What issues should be covered in an introductory session with a counselee regardless of the counseling issue?
The first session is paramount to a healthy counseling relationship. It establishes a connection between the counselor and the counselee. For instance, the counselee may actively discern if the counselor is congenial and willing to support them throughout the remaining sessions. Furthermore, it helps the counselor determine if the individual is earnest in changing their sinful behavior. Once trust and commitment are established, there are at least five issues that should be covered in an introductory session, regardless of the counseling issue.
First, the counselor will want to focus his therapy upon Jesus Christ and His word from the very beginning. Colossians 1:28-29 tells us “Jesus is the one we proclaim, admonishing and teaching everyone with all wisdom, so that we may present everyone fully mature in Christ.” It’s better to be candid with your counselee about your method of counseling than for them to find out a couple sessions later it’s Christian-based instead of secular-based.
Second, it is imperative to give hope to the counselee. What exactly is hope? Hope means to trust in, wait for, or desire something or someone, and to expect a benefit in the future. The Bible tells us hope leads to joy (Rom. 12:12), boldness (2 Cor. 3:12), and faith and love (Col. 1:4-5). No matter what the counseling issue is, everyone needs hope to get them through the day.
Third, the counselor may want to discover what the main problem is. The process involved is not esoteric knowledge. It includes gathering data and having the counselee fill out a sheet answering basic questions, such as: Why are you seeking counseling? What is the main reason why you are here? Now, in the introductory session, you may not find the real reason until you probe deeper, ask pertinent questions, and most importantly, ask for wisdom and discernment from God (Jam. 1:5).

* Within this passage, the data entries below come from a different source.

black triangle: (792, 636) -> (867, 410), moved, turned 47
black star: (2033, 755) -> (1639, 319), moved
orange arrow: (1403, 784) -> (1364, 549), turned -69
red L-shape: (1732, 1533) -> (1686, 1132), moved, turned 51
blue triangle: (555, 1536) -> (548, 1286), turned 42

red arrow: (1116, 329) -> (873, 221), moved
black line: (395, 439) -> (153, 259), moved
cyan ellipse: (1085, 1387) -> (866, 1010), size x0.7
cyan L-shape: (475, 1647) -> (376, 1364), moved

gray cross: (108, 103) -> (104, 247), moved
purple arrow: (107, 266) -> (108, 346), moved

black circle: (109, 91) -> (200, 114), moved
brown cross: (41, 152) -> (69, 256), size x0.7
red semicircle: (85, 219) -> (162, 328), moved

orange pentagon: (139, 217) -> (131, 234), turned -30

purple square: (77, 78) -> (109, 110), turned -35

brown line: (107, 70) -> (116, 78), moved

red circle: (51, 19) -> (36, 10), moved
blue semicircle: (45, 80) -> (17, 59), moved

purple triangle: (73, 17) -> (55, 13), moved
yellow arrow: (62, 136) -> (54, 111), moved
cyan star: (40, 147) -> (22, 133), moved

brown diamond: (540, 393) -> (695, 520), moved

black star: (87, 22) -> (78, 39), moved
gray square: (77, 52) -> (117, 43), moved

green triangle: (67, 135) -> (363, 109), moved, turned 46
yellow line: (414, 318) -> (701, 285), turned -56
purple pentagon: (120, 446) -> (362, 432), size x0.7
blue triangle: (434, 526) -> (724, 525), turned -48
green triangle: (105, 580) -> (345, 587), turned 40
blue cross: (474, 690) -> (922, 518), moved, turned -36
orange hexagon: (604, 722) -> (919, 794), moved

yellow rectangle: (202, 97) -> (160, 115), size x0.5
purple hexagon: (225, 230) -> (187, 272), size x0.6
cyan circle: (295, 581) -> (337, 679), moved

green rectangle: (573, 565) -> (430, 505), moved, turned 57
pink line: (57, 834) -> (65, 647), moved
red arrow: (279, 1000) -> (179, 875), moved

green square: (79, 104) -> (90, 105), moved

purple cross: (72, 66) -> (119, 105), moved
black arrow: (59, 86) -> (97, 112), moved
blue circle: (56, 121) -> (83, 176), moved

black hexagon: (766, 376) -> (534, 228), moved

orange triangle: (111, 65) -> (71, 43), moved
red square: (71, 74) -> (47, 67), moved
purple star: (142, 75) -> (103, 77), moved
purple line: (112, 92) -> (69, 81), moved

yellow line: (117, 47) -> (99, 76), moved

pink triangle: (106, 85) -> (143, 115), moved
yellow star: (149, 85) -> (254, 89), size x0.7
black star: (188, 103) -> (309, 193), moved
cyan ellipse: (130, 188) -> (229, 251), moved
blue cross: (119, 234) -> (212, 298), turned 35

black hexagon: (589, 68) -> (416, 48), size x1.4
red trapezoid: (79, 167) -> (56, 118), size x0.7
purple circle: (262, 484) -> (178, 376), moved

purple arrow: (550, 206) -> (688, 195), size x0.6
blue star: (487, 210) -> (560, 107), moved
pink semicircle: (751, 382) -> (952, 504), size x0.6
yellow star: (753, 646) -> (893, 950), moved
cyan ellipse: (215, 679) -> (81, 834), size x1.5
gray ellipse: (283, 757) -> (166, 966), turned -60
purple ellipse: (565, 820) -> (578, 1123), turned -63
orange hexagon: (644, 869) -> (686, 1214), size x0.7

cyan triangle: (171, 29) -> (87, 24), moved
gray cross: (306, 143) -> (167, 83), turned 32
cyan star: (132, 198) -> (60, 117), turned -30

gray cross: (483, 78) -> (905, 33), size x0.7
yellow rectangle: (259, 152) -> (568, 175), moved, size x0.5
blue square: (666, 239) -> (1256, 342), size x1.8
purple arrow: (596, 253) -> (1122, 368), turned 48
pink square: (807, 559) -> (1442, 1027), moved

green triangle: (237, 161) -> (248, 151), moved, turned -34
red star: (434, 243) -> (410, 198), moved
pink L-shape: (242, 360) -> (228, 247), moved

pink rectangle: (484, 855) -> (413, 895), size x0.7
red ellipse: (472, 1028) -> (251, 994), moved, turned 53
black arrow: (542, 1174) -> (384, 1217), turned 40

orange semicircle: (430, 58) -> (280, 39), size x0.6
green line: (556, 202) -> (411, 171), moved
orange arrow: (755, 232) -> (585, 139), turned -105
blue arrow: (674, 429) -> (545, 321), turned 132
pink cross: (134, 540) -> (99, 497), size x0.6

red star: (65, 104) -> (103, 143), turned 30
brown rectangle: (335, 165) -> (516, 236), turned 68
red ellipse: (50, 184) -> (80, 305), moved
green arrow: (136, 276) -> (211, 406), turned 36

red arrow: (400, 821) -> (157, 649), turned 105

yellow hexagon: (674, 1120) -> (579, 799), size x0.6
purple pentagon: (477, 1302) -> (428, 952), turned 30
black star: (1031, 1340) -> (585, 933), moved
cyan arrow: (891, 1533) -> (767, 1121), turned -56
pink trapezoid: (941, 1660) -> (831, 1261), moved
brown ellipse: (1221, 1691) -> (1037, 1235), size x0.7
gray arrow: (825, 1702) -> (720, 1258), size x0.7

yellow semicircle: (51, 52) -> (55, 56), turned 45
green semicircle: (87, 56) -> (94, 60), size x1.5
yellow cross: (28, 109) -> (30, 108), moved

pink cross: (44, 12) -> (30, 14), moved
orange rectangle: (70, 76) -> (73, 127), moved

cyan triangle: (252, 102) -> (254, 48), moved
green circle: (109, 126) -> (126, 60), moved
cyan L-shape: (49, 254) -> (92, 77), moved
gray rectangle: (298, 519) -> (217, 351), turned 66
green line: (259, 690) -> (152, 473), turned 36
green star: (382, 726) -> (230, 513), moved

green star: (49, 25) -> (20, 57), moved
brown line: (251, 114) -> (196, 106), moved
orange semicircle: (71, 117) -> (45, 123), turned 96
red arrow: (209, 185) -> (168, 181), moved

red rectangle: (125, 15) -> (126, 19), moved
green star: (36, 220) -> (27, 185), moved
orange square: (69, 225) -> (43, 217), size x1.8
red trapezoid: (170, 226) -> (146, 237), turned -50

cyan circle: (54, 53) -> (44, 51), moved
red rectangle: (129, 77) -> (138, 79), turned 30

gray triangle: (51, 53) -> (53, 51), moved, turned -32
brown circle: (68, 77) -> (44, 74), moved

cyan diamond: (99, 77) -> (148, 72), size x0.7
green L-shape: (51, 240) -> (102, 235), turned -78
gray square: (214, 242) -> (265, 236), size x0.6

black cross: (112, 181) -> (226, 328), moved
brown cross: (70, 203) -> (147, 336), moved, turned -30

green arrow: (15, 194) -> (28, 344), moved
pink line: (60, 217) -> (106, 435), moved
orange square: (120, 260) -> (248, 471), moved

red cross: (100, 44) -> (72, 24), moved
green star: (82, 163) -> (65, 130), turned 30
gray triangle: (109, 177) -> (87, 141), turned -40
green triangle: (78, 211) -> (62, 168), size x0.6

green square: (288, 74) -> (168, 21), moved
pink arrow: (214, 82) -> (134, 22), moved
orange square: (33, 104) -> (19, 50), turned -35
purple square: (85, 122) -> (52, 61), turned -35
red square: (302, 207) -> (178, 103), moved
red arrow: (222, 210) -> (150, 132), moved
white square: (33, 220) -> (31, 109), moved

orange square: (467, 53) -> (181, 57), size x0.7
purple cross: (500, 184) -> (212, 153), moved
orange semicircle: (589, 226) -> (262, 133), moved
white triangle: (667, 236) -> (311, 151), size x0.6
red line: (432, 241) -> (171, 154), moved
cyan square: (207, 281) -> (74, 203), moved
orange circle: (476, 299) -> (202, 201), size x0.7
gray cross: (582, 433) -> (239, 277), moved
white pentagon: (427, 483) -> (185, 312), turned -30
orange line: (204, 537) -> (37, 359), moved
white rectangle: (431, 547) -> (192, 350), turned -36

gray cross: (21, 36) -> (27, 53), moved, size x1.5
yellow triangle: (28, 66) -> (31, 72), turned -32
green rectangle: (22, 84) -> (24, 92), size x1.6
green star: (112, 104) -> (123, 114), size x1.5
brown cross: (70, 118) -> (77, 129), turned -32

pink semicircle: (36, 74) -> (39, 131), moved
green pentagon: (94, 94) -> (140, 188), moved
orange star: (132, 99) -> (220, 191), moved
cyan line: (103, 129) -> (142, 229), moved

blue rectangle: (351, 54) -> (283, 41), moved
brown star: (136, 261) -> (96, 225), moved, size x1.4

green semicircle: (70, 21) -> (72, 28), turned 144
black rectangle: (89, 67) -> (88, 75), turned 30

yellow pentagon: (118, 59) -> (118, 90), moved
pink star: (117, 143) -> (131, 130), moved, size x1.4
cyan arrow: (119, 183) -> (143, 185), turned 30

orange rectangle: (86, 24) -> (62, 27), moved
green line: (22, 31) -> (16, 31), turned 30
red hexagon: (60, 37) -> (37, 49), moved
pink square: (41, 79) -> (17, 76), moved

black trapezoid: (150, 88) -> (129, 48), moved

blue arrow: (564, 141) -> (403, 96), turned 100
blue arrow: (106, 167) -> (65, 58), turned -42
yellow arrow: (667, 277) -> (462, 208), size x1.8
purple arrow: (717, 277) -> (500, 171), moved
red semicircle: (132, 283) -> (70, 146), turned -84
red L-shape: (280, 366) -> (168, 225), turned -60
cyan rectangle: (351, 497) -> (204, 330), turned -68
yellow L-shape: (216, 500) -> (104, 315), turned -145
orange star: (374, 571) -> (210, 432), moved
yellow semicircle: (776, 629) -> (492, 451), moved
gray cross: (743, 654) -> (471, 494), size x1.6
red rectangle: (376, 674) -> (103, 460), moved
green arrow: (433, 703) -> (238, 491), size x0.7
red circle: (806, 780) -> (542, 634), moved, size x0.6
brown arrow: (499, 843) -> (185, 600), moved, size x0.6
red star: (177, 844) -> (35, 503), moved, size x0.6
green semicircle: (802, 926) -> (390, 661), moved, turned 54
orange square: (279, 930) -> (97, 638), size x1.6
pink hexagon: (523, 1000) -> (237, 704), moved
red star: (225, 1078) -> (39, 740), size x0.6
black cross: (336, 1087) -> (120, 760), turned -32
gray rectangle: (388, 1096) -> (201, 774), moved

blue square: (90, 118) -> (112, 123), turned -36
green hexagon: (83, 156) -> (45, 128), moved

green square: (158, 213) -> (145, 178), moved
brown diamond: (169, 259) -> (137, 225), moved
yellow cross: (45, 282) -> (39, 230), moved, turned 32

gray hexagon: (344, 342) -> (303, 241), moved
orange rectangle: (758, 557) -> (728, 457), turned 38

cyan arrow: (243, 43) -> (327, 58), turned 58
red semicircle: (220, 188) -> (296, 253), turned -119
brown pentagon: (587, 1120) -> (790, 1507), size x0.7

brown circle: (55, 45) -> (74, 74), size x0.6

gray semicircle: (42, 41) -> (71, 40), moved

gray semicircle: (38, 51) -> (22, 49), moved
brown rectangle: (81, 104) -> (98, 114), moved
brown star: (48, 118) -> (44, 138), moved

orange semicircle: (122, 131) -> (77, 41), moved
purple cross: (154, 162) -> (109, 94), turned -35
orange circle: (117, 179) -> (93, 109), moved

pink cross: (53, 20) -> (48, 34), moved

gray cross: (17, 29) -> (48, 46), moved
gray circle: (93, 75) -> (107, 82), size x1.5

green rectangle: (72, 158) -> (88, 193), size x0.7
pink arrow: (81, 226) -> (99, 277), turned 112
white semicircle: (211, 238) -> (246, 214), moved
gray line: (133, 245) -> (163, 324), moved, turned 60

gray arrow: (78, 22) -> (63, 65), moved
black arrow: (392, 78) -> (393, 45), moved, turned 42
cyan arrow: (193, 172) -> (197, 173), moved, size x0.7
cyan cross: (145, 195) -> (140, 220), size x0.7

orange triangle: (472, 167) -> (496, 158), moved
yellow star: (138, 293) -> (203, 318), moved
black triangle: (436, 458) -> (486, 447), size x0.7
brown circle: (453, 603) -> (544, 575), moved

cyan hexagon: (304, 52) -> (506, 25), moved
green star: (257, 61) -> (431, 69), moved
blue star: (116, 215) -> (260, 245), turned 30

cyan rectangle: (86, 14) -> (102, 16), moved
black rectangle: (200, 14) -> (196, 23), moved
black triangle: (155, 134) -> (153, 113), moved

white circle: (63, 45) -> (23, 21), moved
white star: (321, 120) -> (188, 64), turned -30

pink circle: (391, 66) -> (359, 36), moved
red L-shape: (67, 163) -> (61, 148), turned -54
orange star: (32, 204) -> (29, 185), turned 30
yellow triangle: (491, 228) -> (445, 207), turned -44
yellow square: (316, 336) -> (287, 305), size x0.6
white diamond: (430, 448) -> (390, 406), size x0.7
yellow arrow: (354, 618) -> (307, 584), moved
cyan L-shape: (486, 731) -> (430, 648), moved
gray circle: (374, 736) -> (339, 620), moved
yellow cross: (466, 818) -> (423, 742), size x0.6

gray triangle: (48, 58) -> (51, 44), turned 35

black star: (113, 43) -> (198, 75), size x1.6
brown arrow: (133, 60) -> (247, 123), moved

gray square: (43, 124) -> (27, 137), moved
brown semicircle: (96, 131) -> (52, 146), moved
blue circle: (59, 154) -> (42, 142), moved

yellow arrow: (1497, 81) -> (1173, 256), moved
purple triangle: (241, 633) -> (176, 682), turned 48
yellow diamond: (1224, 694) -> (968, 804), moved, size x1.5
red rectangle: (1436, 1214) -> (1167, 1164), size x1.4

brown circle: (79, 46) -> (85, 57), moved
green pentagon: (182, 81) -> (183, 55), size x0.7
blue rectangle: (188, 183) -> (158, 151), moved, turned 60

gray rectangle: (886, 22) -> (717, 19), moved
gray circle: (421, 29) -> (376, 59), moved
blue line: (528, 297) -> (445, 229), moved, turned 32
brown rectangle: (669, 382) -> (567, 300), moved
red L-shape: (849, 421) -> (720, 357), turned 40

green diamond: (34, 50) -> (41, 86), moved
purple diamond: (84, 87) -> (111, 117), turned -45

Fourth, a counselor should establish homework to cultivate spiritual growth between sessions. Spending one hour a week with a counselee is beneficial, but it is woefully inadequate to produce permanent change. In my opinion, the counselee will be more successful at overcoming their problem only when they take responsibility and set goals for themselves. For instance, when you go to a Physical Therapist once a week, they may teach you stretches and other mechanical techniques, but unless you do those exercises at home every day, you won’t get better. The same concept is true for spiritual success.
Lastly, to have an effective first session, the counselor must determine whether the counselee is a Christian. If there is any doubt, the counselor will want to clearly present the gospel. If the person accepts the gospel (1 Cor. 15:4) as true, is willing to repent of their sins (Lk. 13:3), and believe in the Lord Jesus Christ for salvation (Acts 16:31), then the foundation has been set. Their spirit will be willing to accept the Holy Spirit as their advocate and primary counselor (Jn. 14:26). However, if the individual refuses to accept Jesus as Savior and the Bible as trustworthy, it is impossible to continue the counseling. The Apostle Paul makes it very clear that “the message of the cross is foolishness to those who are perishing (1 Cor. 1:18).” Without the foundation accepted, the whole house will fall. It’s the same for counseling.
In conclusion, I believe there are five main aspects that every Christian counselor should cover in their introductory session: to focus his therapy upon Jesus, to give hope to the counselee, to analyze the main problem, establish homework for spiritual growth, and to determine if the counselee is a born-again believer. If you follow these guidelines, your counseling sessions will have a greater chance of success.
 Jay Adams, Christian Counselors Manual, p. 228-229. I chose five of the ten aspects from Jay Adams that were most pertinent to the introductory session.